Sales were down 7.2 percent to 16.2 billion dollars, matching the analysts' estimates. Sales at stores open at least a year, a key metric for retailers, fell 1.1 percent. Comparable digital channel sales grew 16 percent, published ‘USA Today’.

Brian Yarbrough, an analyst with Edward Jones, says that these quarterly results and lowered guidance are quite a setback for CEO Brian Cornel, now two years into the job. “I think [Cornell] has done a lot of great things, but a lot of the low-hanging fruit is gone,” Yarbrough said referring to some of Cornel´s attempts to revive the brand, including closing the company’s ailing stores in Canada, selling its unprofitable pharmacies to CVS and laying off thousands of headquarters employees.

“We’re not altering our strategic focus,” Target´s CEO said in an attempt to assure investors that the company “It’s making sure we get our strategies in balance and we deliver against both signature categories and those important household essentials that drive traffic to our stores and put cars in the parking lot.”

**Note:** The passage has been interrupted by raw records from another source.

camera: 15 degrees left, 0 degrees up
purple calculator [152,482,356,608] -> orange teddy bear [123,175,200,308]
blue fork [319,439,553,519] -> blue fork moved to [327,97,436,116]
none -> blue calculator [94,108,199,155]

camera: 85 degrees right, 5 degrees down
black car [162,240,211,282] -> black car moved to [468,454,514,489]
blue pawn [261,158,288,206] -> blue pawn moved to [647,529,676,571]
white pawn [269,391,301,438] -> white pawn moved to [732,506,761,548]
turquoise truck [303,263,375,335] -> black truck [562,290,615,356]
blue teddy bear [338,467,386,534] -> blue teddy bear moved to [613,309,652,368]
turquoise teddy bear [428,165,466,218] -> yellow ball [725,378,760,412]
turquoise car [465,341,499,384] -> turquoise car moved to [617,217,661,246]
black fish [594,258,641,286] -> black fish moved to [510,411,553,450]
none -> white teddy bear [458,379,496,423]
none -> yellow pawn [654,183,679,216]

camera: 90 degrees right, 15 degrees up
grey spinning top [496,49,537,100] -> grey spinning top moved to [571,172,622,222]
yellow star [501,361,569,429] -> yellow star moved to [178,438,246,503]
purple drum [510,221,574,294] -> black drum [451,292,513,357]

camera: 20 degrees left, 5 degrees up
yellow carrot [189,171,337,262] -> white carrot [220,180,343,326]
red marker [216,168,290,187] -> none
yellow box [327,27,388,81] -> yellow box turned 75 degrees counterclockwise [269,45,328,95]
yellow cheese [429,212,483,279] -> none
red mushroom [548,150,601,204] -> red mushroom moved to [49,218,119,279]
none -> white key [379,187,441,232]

On the upside, apparel sales at Target were the bright spot in Target´s seasonal blunt report. The strong figures for clothing sales were a refreshing breeze for a market that has seen major players such as Macy’s, Nordstrom and Kohl’s announcing reduced forecasts, store closes and dire sales.

Executives at Target decided to play it safe with a conservative outlook, lowering the company´s full-year guidance for adjusted earnings to a range of 4.80 to 5.20 dollars per share, compared to their past forecast range of 5.20 to 5.40 dollars.